Liza Sokolovskaya is a Brooklyn based painter and printmaker. She was born on a hot summer day in Tashkent only to end up in cold and snowy Montreal almost a decade later. Nowadays you can find her in her shared studio in Sunset Park, making a mess while her studio mate isn’t looking.
She received her BFA from Concordia University and her MFA from the New York Academy of Art.
She works with oil, watercolor, pastels, acrylic and has taken up weaving in order to satisfy her curiosity and love for materials. Her interest in understanding these materials guide her art making which is full of trial and error.

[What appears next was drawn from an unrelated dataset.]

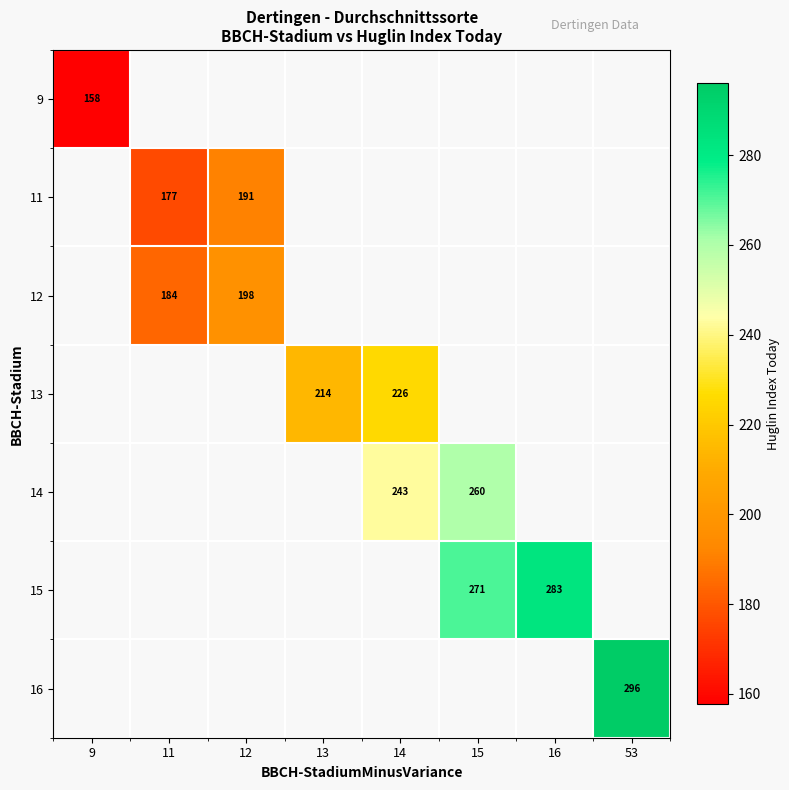

Is it true that 14 equals 260.0 at 15?

True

My practice revolves around questions of the self. In my mind the world and people around me have defined roles, forms, qualities. I, on the other hand, feel amorphous and undefined. Nothing seems to be set in stone with me, not my moods, not my desires, not my feelings, not even my face and body. They change by the minute. I feel like the shaky line of an old school animation, like the blurry shape behind a matte window.
Making art allows me to freeze a moment in time, focus on it. Suddenly I gain definition, and my edges become sharp. This is one mood, that is one feeling, there is one need.
The limitations of painting make me anxious. How can an all encompassing creature be translated in one medium. Within me lives a multitude of other beings, bacteria, viruses, mites, thoughts of my mother, moods of my father, little Liza and old Liza. They make me but neither are the current me. They all need a different medium to live outside this body, be seen outside this body.
I weave my flesh, embroider my skin, paint my moods, draw my faces. All that to extract the facets that are inside and have them visible. Speaking in their mother tongue of string, beads, pastels and acrylic skins.